En plano propositivo, los grupos han pedido la paralización de las obras para la realización del proyecto artístico de Cristina Iglesias. Han exigido a las autoridades actuar con altura de miras, llamando a su responsabilidad respecto a la larga serie de daños que la obra infligiría sobre la isla y su faro. Además de la paralización inmediata de las obras, los intervinientes han demandado la implementación de mediadas urgente para revertir los daños causados sobre el patrimonio y la naturaleza de la isla. También han aprovechado la ocasión para exigir la implantación de un proceso participativo público y transparente para decidir el futuro de la isla. Igualmente, han pedido que se asegure el control público de la isla y sus dotaciones, con la finalidad de evitar su privatización.   

Además de lo precedente, han encomendado a las Juntas Generales a realizar cuantos pasos sean necesarios para que la isla sea catalogada como Zona de Especial Conservación a nivel comunitario. Junto a ello, han subrayado la necesidad de que se realice y cumpla un plan especial de uso y gestión que regule y organice el uso de la isla. Para finalizar, han insistido en la necesidad de replantear la intervención artística en su integralidad, proponiendo que en su lugar, se cree un centro de interpretación medioambiental y del patrimonio que cumpla una función netamente pedagógica orientada a educar a las futuras generaciones de Donostiarras.         

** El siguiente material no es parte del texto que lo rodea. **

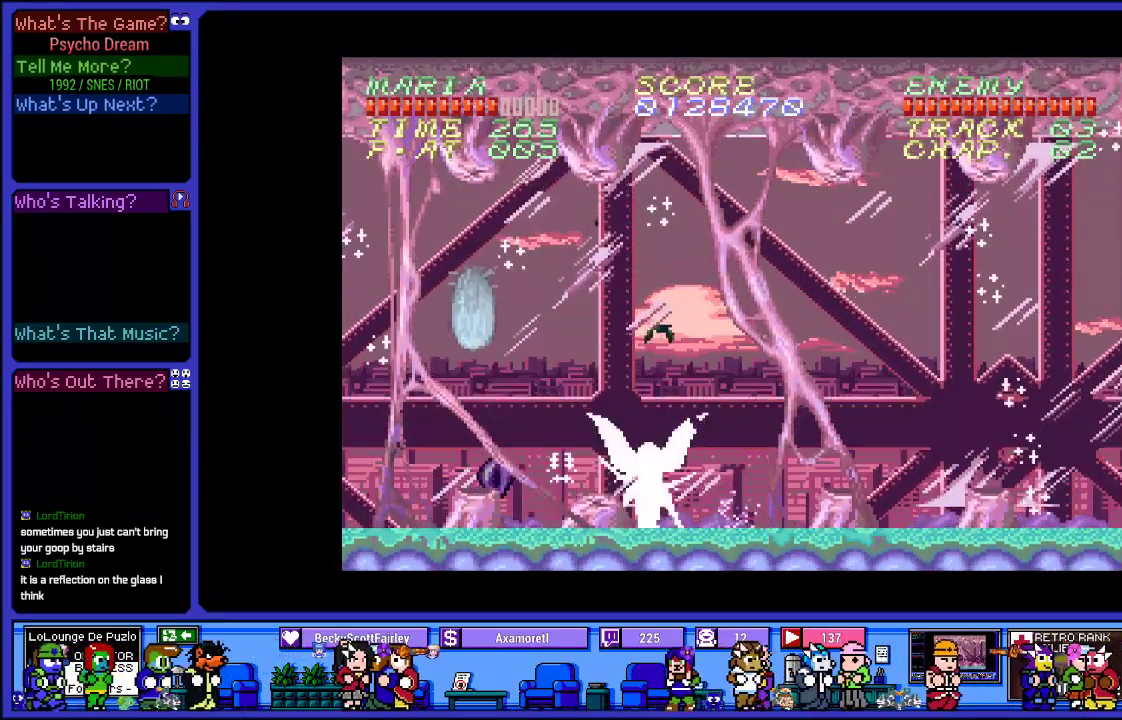
{"buttons": ["R1"], "left_stick": "center", "right_stick": "center", "events": []}
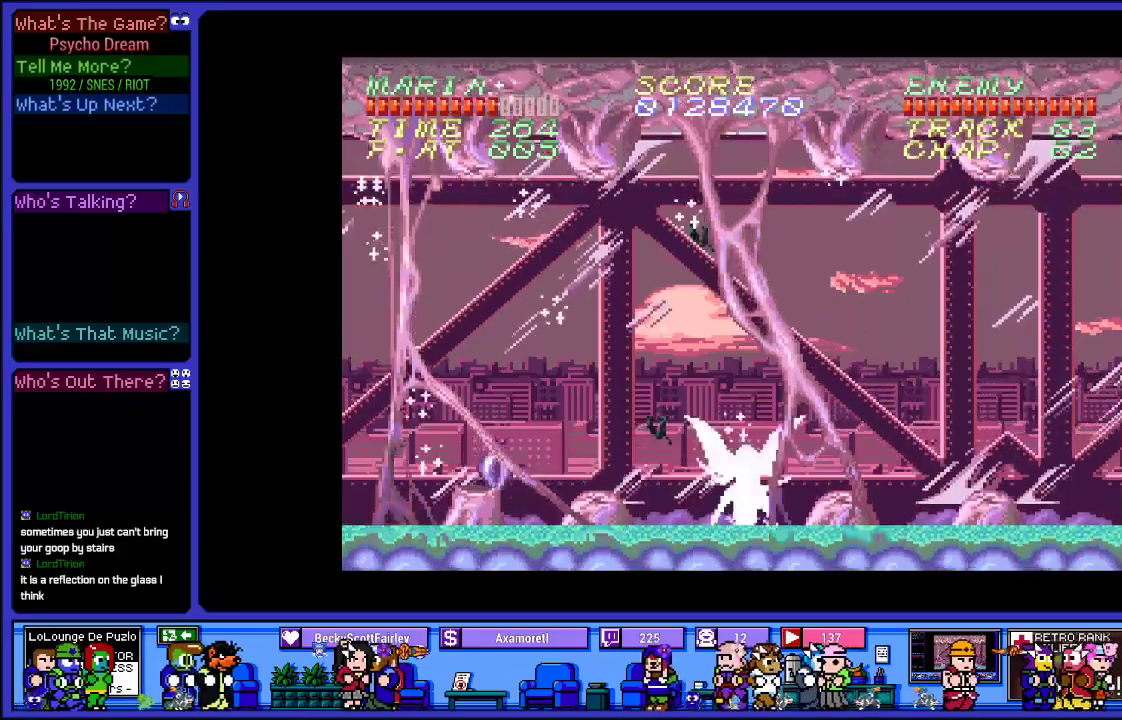
{"buttons": ["R1"], "left_stick": "center", "right_stick": "center", "events": []}
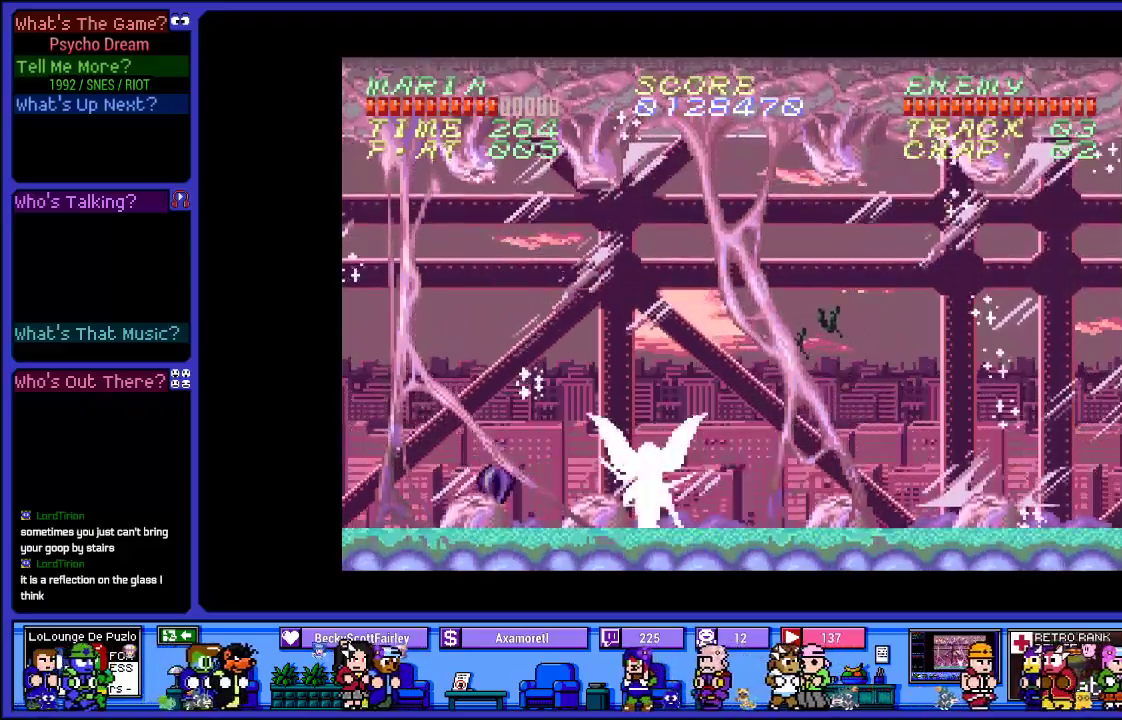
{"buttons": ["R1", "DPAD_LEFT"], "left_stick": "center", "right_stick": "center", "events": [[433, "DPAD_LEFT", "down"]]}
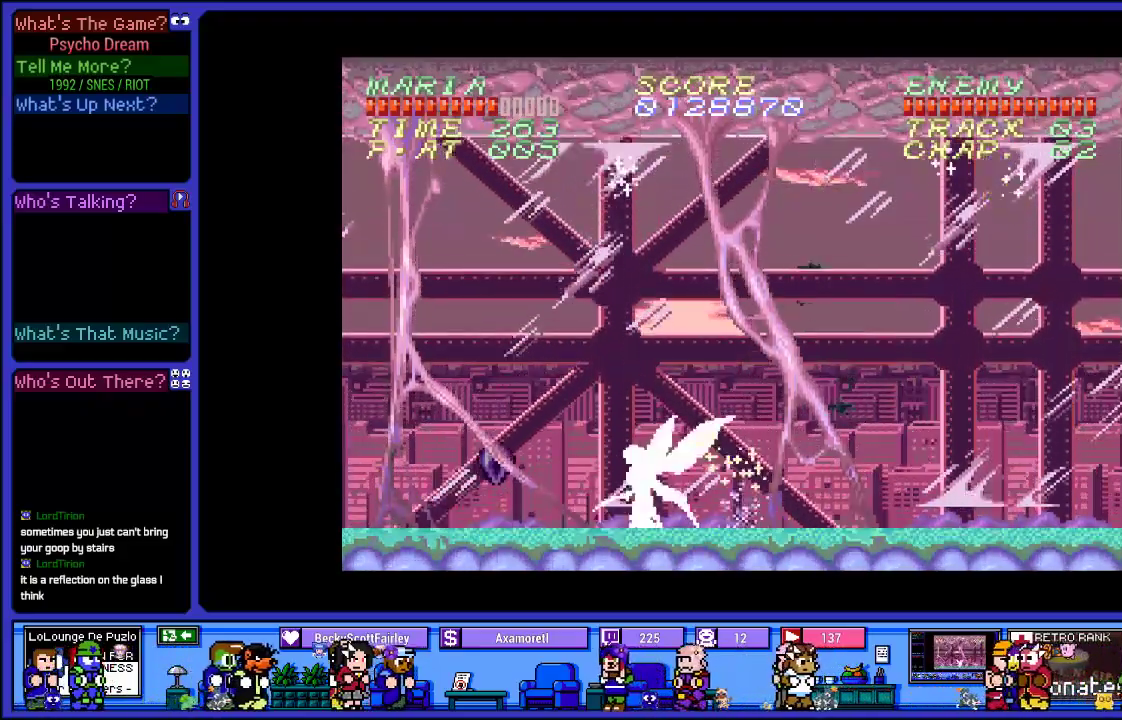
{"buttons": ["CROSS", "SQUARE", "R1"], "left_stick": "center", "right_stick": "center", "events": [[67, "CROSS", "down"], [67, "SQUARE", "down"], [167, "DPAD_LEFT", "up"], [217, "SQUARE", "up"], [233, "CROSS", "up"], [417, "CROSS", "down"], [417, "SQUARE", "down"]]}
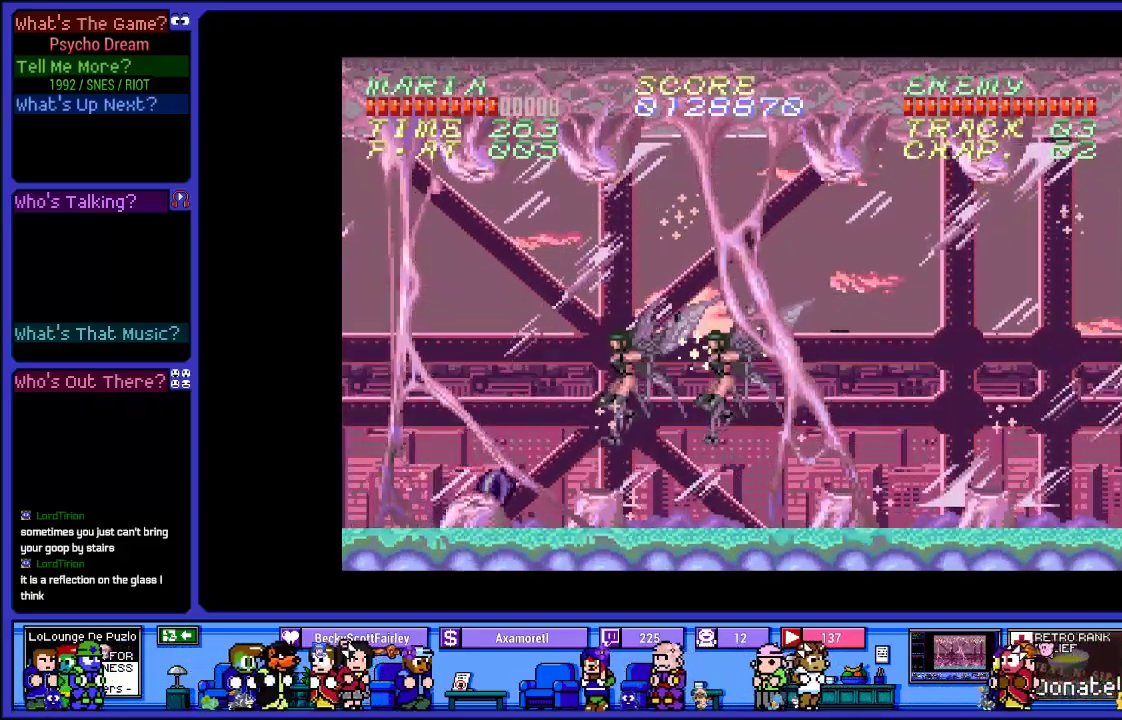
{"buttons": ["R1"], "left_stick": "center", "right_stick": "center", "events": [[100, "SQUARE", "up"], [117, "CROSS", "up"], [217, "CROSS", "down"], [233, "SQUARE", "down"], [400, "SQUARE", "up"], [433, "CROSS", "up"]]}
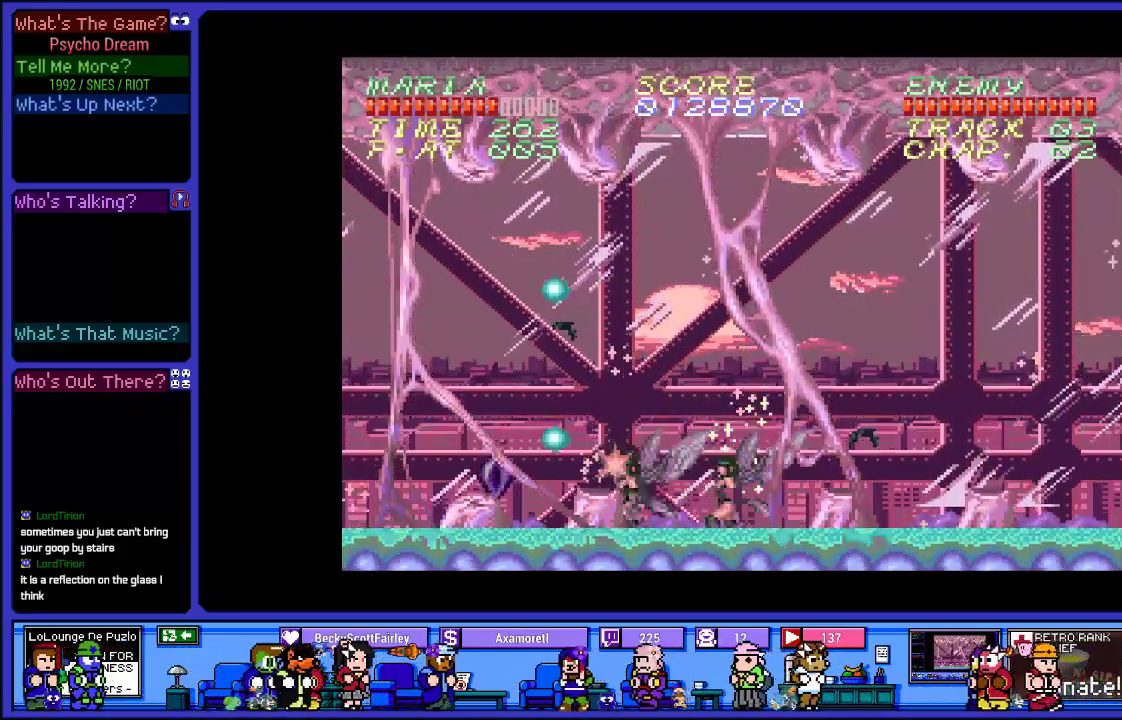
{"buttons": ["R1"], "left_stick": "center", "right_stick": "center", "events": [[200, "CROSS", "down"], [200, "SQUARE", "down"], [383, "SQUARE", "up"], [400, "CROSS", "up"]]}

En su mensaje dirigido a las y los junteros, los grupos participantes no han querido pasar por alto su deseo de que el mismo también se difunda entre los representantes municipales de Donostia y la sociedad en general. Así, han invitado a las y los Donostiarras a que muestren su rechazo a este proyecto. Por último, han pedido a la sociedad a que se una a las diversas iniciativas que ponen en marcha para incrementar la fuerza conjunta en defensa de la tan apreciada isla de Santa Clara y su faro.